О своей комнате Вахнюк пел: «Мы живём одной семьёю. Все-любители стихов. Нас не двое и не трое – четверо холостяков!»
Вахнюк, наделённый исключительной памятью, часто цитировал наизусть своих друзей по МГПИ, помнил ранние песни Кима, которые тот сам давно не исполняет, студенческие поэтические опыты Коржикова, Ряшенцева, Кусургашева…Б. Вахнюк запомнил прекрасные стихи И. Склярова: «Даже солнце бы померкло перед горем, что стряслось… Но гляжу сегодня в зеркало: странно – нет седых волос! Слушай, друг, оставим жалобы, это боль – ещё не боль, что-то есть сильнее, стало быть, чем нескладная любовь».
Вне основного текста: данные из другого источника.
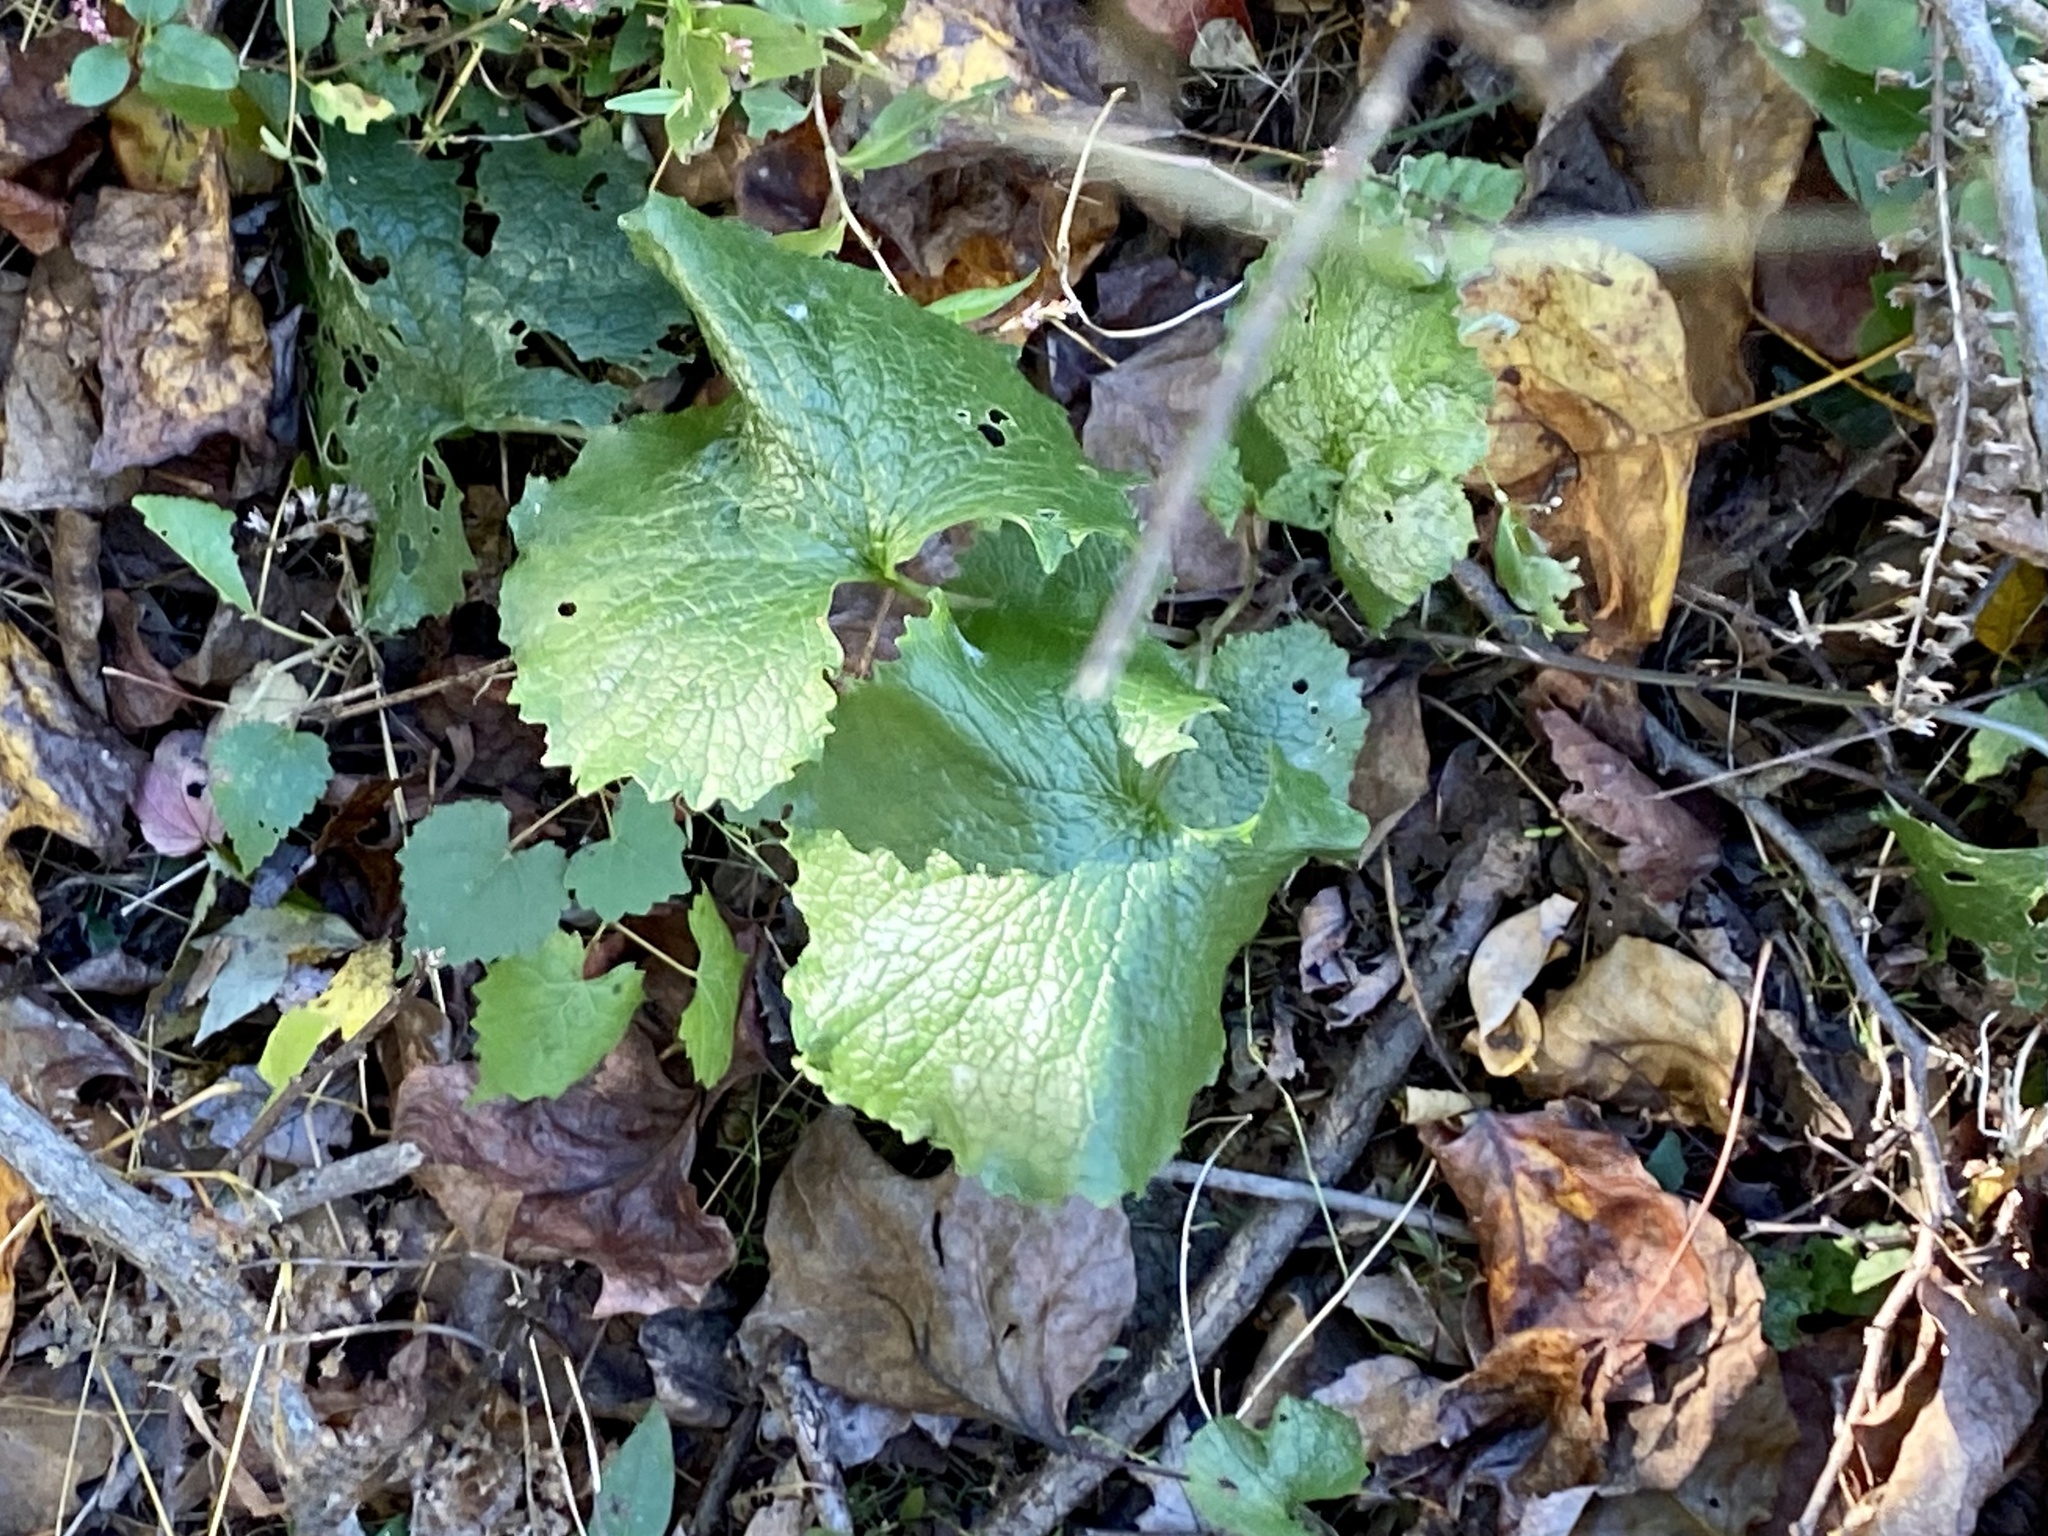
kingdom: Plantae
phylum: Tracheophyta
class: Magnoliopsida
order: Brassicales
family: Brassicaceae
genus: Alliaria
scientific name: Alliaria petiolata
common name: Garlic mustard
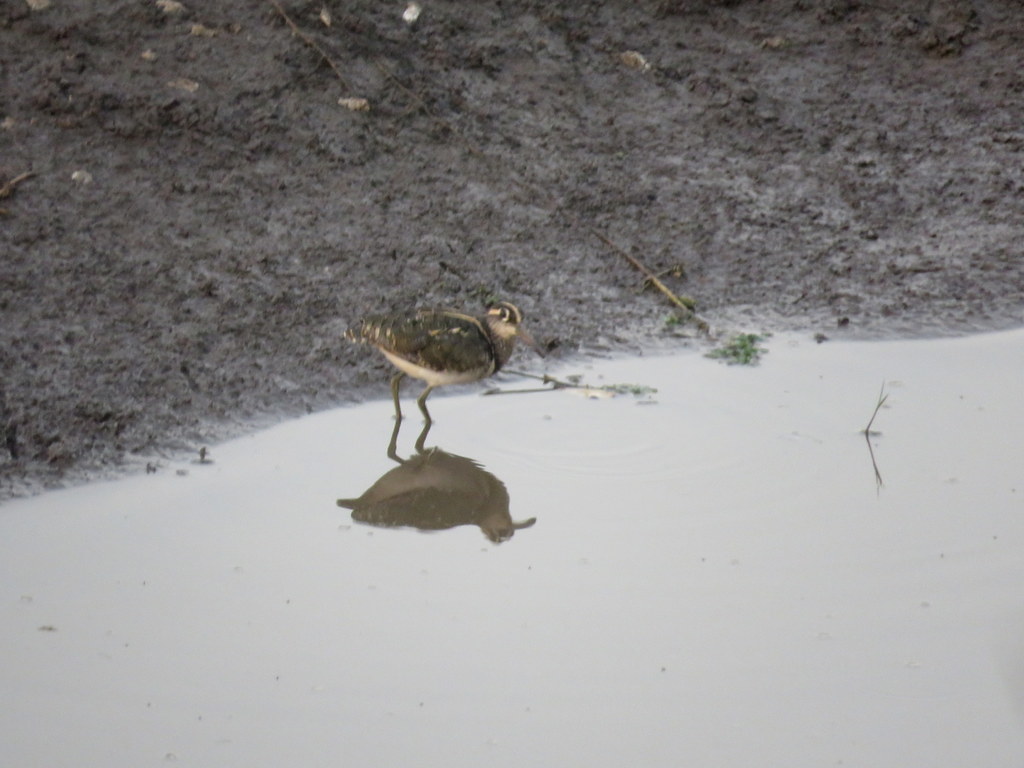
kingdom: Animalia
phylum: Chordata
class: Aves
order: Charadriiformes
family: Rostratulidae
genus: Rostratula
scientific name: Rostratula benghalensis
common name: Greater painted-snipe
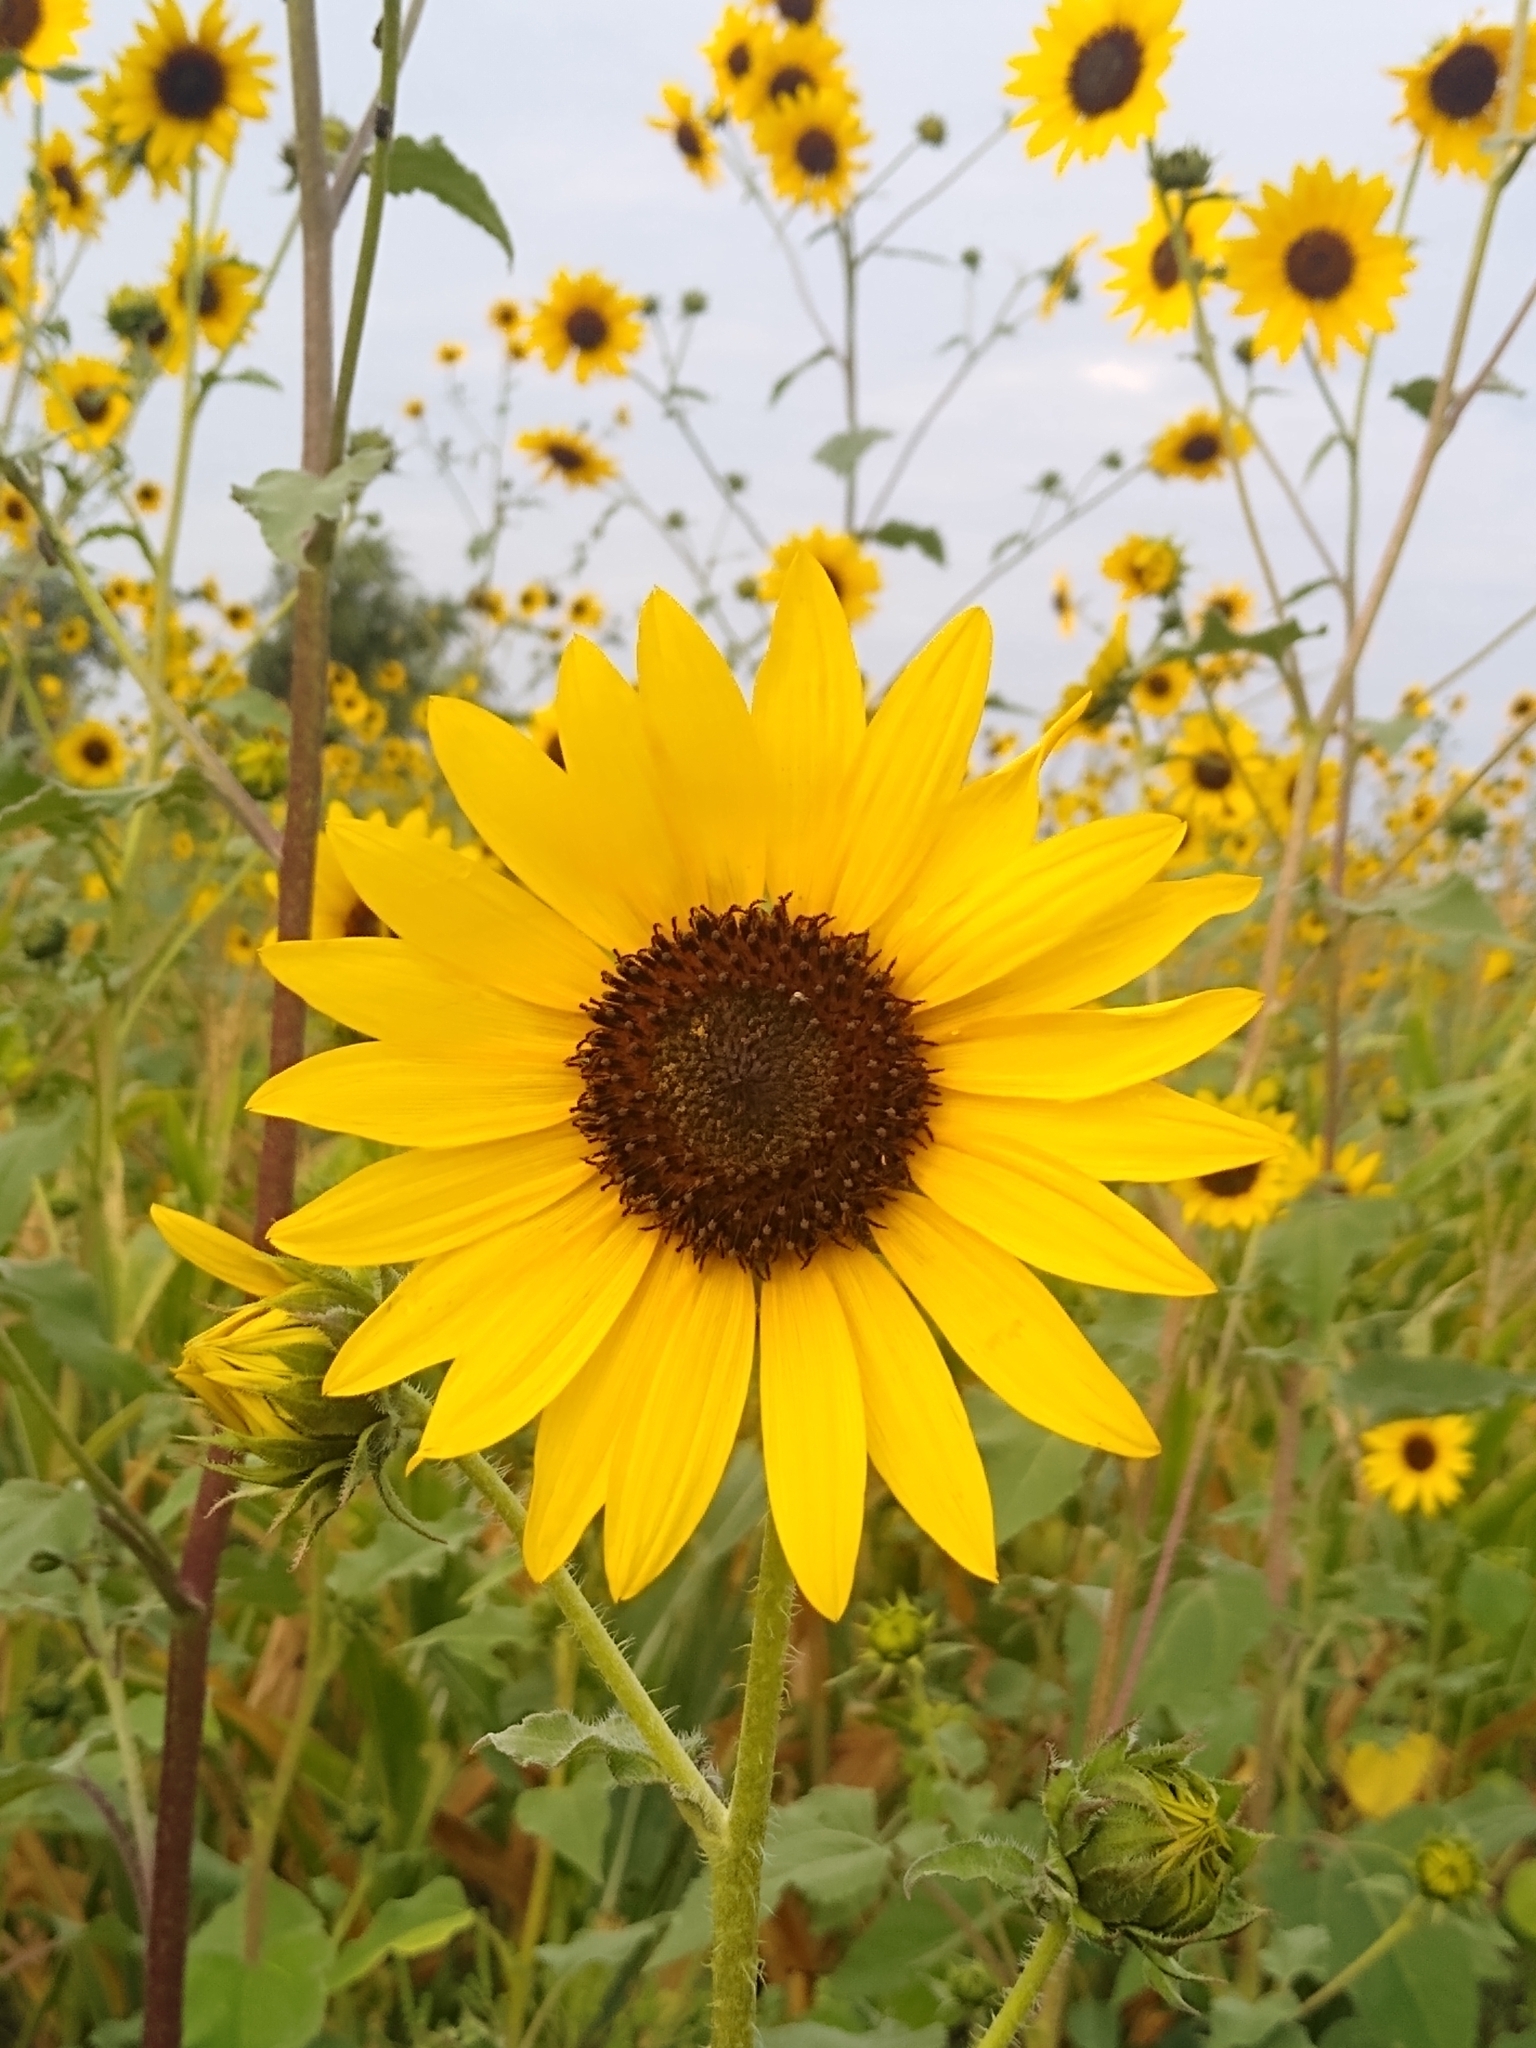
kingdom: Plantae
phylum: Tracheophyta
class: Magnoliopsida
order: Asterales
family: Asteraceae
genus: Helianthus
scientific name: Helianthus annuus
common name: Sunflower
Была у Склярова ещё одна песня: «Не грусти, не грусти, не грусти, сердце в горькой тоске теребя! Ты меня, дорогая, прости, что целую тебя, не любя. Ты мечтаешь о нежной любви, ищешь ласковых, трепетных встреч. Я ж весеннюю свежесть в крови не сумел для тебя уберечь. Если хочешь, в обиде вини, можешь с тайным укором глядеть. Только холодно прочь не гони, дай иззябшую душу согреть». «18-летний сопляк писал! – восхищался Борис Савельич. – Это же романс шикарный! Я сочинил мелодию, и мы пели её на всех концертах. Сейчас отдать попсе – был бы шлягер. Игорь уехал в Дагестан, женился на своей ученице, а потом следы его потерялись…»Кажется, они все в студенческие годы искрились счастьем, ощущением полноты жизни. Их песни и стихи – жизнерадостные, озорные. Вот песенка «Поздно ночью на бульварике»,
сочинённая, кажется, Ю. Кимом и исполненная в одном из обозрений. Этакая куммулятивная песенка по типу «Десять поросят пошли купаться в море». Или басня, написанная Вахнюком на сюжет албанской сказки, рассказанной студентом-албанцем Камилем Буджели. Сюжет действительно уморительный и текст озорной. Про то, как старая жена и молодая любовница выщипывают у героя песни волосы.Современным студентам очень нравилась в исполнении Вахнюка юмористическая песенка в латиноамериканском стиле, «коллективное дитя» нескольких авторов, про которую Вахнюк рассказывал: «Прибилась к нашей комнате песенка, носившая на себе печать веков, разных наслоений. Мы её причесали, пригладили».
И получилась музыкальная история с известным сюжетом: юноша влюбился в молодую красавицу, которая при ближайшем рассмотрении оказалась старухой с искусственным бюстом, протезом и т. п. Вахнюк пел эту песню «молодым голосом», с мексиканскими руладами на радость слушателям.В зрелых стихах Борис Вахнюк запечатлел образ поэта-диссидента Ильи Габая, соседа по общежитию. Реальный случай, когда Габай во время очередных посиделок за неимением словесных аргументов выкинул из окна общежития казённую тумбочку, лёг в основу стихотворения-посвящения Габаю, в котором за лёгкостью формы – боль и горечь. «Поэт, очкарик, книгочей – за тридцать лет до дыр озонных мы были выше всех вещей, тем более вещей казённых. Что груз годов непрожитых! Что непрочитанный философ, – у общежития святых ответов больше, чем вопросов. И больше грусти, чем острот, хотя стакан по венчик налит. Зато чернавка у ворот на это раз не нам сигналит. А завтра – всё наоборот? И, наплевав на провиденье, избрать себе из всех свобод одно свободное паденье туда, где вечно ясен свет, где спит Пегас, своё отцокав, где, как ни вглядывайся, нет посмертно изгнанных пророков?.. Над тёплым пеплом бытия, туда, где лики, а не лица, летит пророк Габай Илья и всё никак не приземлится».